Comprehensive review of all variables, revealed some contradictory evidence for the role of job satisfaction in the relationship between work related stress, burnout and general health, indicating the need for further research confirming the role of job satisfaction. Although it was found that the nature and direction of relationships between these variables is ambiguous, identification of this gap in findings emphasizes the importance of simultaneously exploring the relationship between all four variables towards understanding causality.

5. Conclusions

Identified relationships in this review were mostly two- and to a lesser extent three-way relationships, with minimal focus on the causal nature and direction of relationships.
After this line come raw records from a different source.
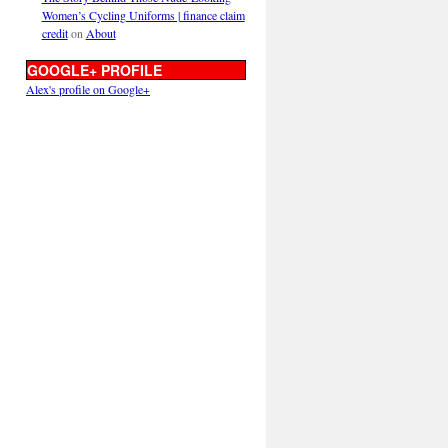
Women’s Cycling Uniforms | finance claim
credit
on
About
GOOGLE+ PROFILE
Alex's profile on Google+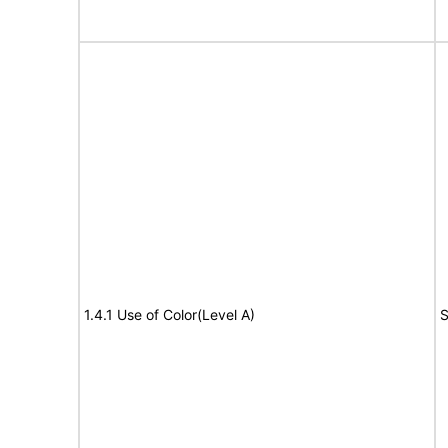
1.4.1 Use of Color(Level A)
S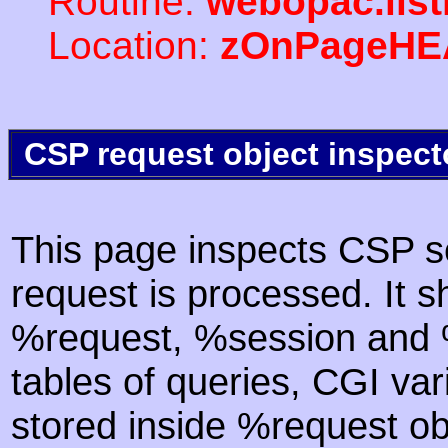
Routine:
webopac.lis
Location:
zOnPageHE
CSP request object inspect
This page inspects CSP s
request is processed. It s
%request, %session and %
tables of queries, CGI va
stored inside %request ob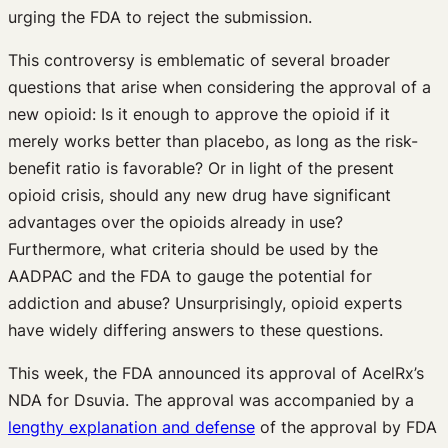
urging the FDA to reject the submission.
This controversy is emblematic of several broader
questions that arise when considering the approval of a
new opioid: Is it enough to approve the opioid if it
merely works better than placebo, as long as the risk-
benefit ratio is favorable? Or in light of the present
opioid crisis, should any new drug have significant
advantages over the opioids already in use?
Furthermore, what criteria should be used by the
AADPAC and the FDA to gauge the potential for
addiction and abuse? Unsurprisingly, opioid experts
have widely differing answers to these questions.
This week, the FDA announced its approval of AcelRx’s
NDA for Dsuvia. The approval was accompanied by a
lengthy explanation and defense
of the approval by FDA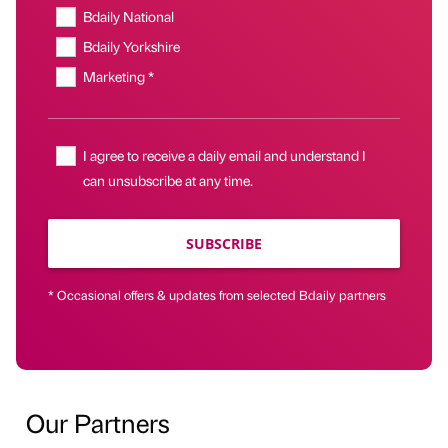
Bdaily National
Bdaily Yorkshire
Marketing *
I agree to receive a daily email and understand I
can unsubscribe at any time.
SUBSCRIBE
* Occasional offers & updates from selected Bdaily partners
Our Partners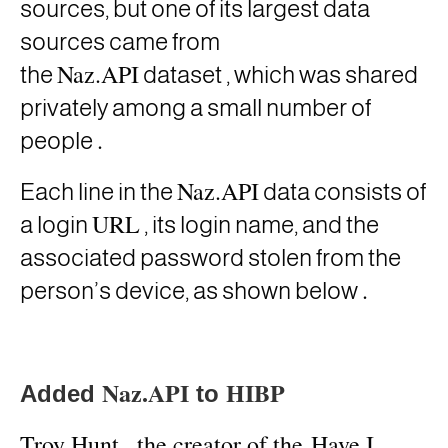
sources, but one of its largest data
sources came from
Naz.API
the
dataset
, which was shared
privately among a small number of
.
people
Naz.API
Each line in the
data consists of
URL
a login
, its login name, and the
associated password stolen from the
.
person’s device, as shown below
Naz.API
HIBP
Added
to
Troy Hunt , the creator of the
Have I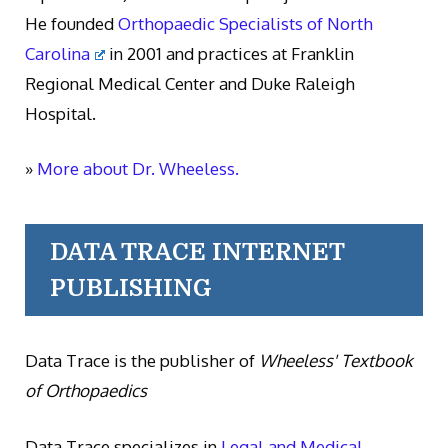
He founded
Orthopaedic Specialists of North
Carolina
in 2001 and practices at Franklin
Regional Medical Center and Duke Raleigh
Hospital.
»
More about Dr. Wheeless.
DATA TRACE INTERNET
PUBLISHING
Data Trace is the publisher of
Wheeless' Textbook
of Orthopaedics
Data Trace specializes in
Legal and Medical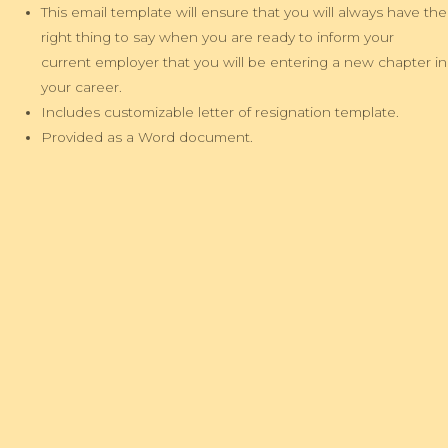
This email template will ensure that you will always have the
right thing to say when you are ready to inform your
current employer that you will be entering a new chapter in
your career.
Includes customizable letter of resignation template.
Provided as a Word document.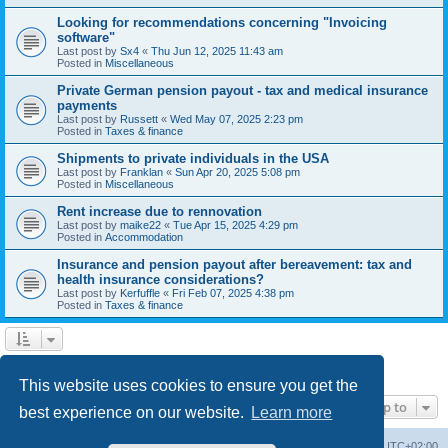
Looking for recommendations concerning "Invoicing
software"
Last post by
Sx4
«
Thu Jun 12, 2025 11:43 am
Posted in
Miscellaneous
Private German pension payout - tax and medical insurance
payments
Last post by
Russett
«
Wed May 07, 2025 2:23 pm
Posted in
Taxes & finance
Shipments to private individuals in the USA
Last post by
Franklan
«
Sun Apr 20, 2025 5:08 pm
Posted in
Miscellaneous
Rent increase due to rennovation
Last post by
maike22
«
Tue Apr 15, 2025 4:29 pm
Posted in
Accommodation
Insurance and pension payout after bereavement: tax and
health insurance considerations?
Last post by
Kerfuffle
«
Fri Feb 07, 2025 4:38 pm
Posted in
Taxes & finance
1
2
Next
Search found 45 matches
This website uses cookies to ensure you get the
Jump to
best experience on our website.
Learn more
Home
Board index
All times are
UTC+02:00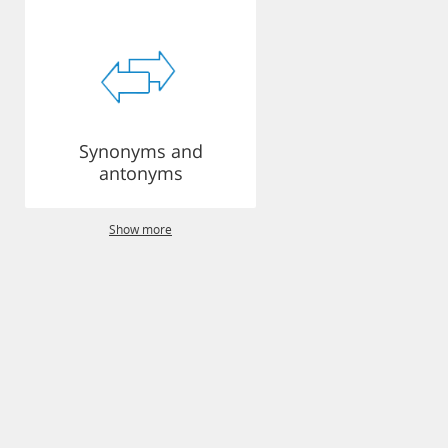
Synonyms and
antonyms
Show more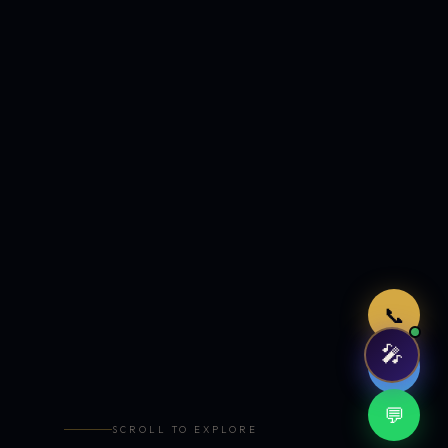
Just now
📞
🎤
🤖
💬
SCROLL TO EXPLORE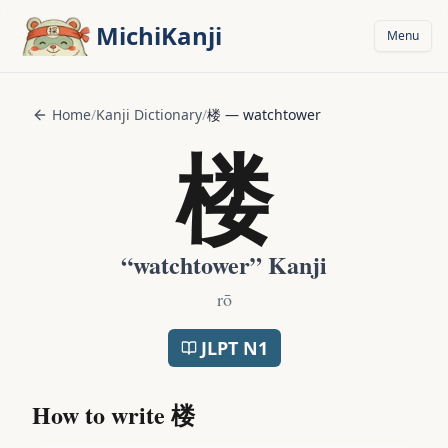
Skip to main content
MichiKanji
Menu
Home
/
Kanji Dictionary
/
楼
—
watchtower
楼
“
watchtower
” Kanji
rō
JLPT
N1
How to write
楼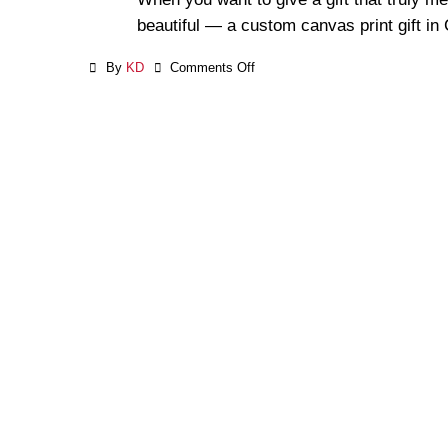
beautiful — a custom canvas print gift in
By
KD
Comments Off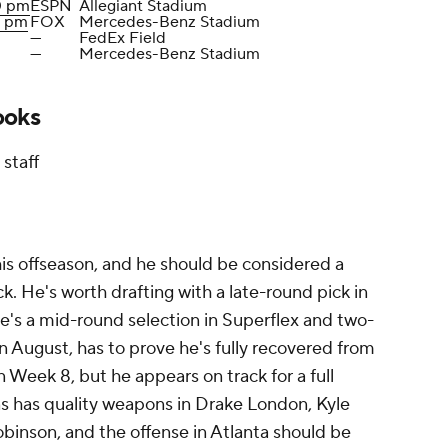
0 pm
ESPN
Allegiant Stadium
0 pm
FOX
Mercedes-Benz Stadium
—
FedEx Field
—
Mercedes-Benz Stadium
ooks
staff
is offseason, and he should be considered a
. He's worth drafting with a late-round pick in
e's a mid-round selection in Superflex and two-
n August, has to prove he's fully recovered from
 in Week 8, but he appears on track for a full
ns has quality weapons in Drake London, Kyle
binson, and the offense in Atlanta should be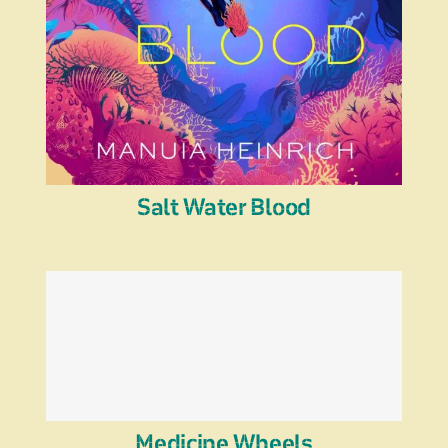
Salt Water Blood
Medicine Wheels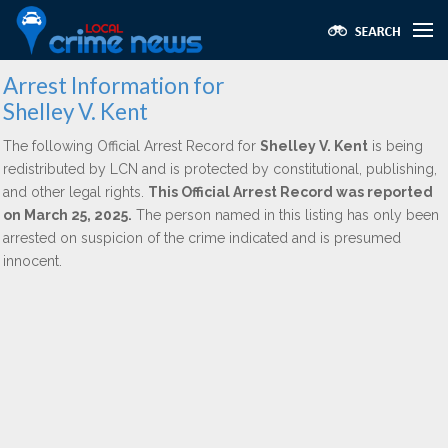
Arrest Information for
Shelley V. Kent
The following Official Arrest Record for
Shelley V. Kent
is being
redistributed by LCN and is protected by constitutional, publishing,
and other legal rights.
This Official Arrest Record was reported
on March 25, 2025.
The person named in this listing has only been
arrested on suspicion of the crime indicated and is presumed
innocent.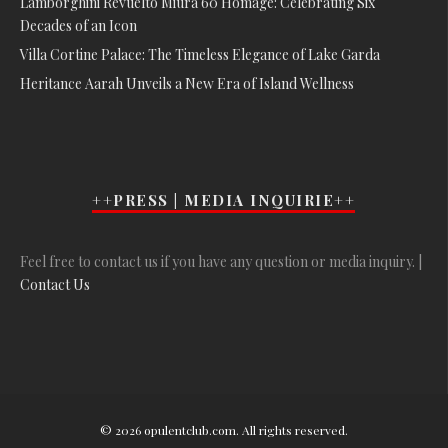
Lamborghini Revuelto Miura 60 Homage: Celebrating Six
Decades of an Icon
Villa Cortine Palace: The Timeless Elegance of Lake Garda
Heritance Aarah Unveils a New Era of Island Wellness
++PRESS | MEDIA INQUIRIE++
Feel free to contact us if you have any question or media inquiry. |
Contact Us
© 2026 opulentclub.com. All rights reserved.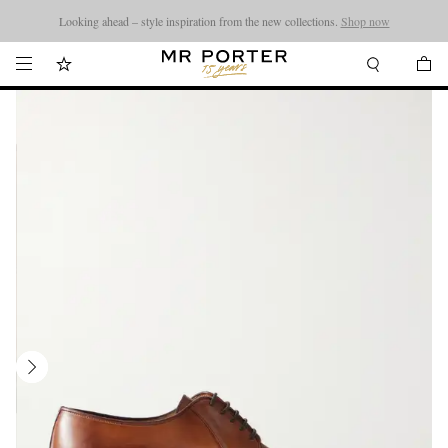
Looking ahead – style inspiration from the new collections.
Shop now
Further research exploring mediating and moderating effects of relationships between work related stress, burnout, job satisfaction and general health over longer periods of time are necessary for establishing causality. Understanding causality will allow for specific and appropriate strategies to address challenges of work related stress, burnout, job dissatisfaction and poor general health among nurses, such as low productivity, poor service delivery and adverse patient outcomes [92,93].

Conflict of Interest

The authors declare no conflict of interest.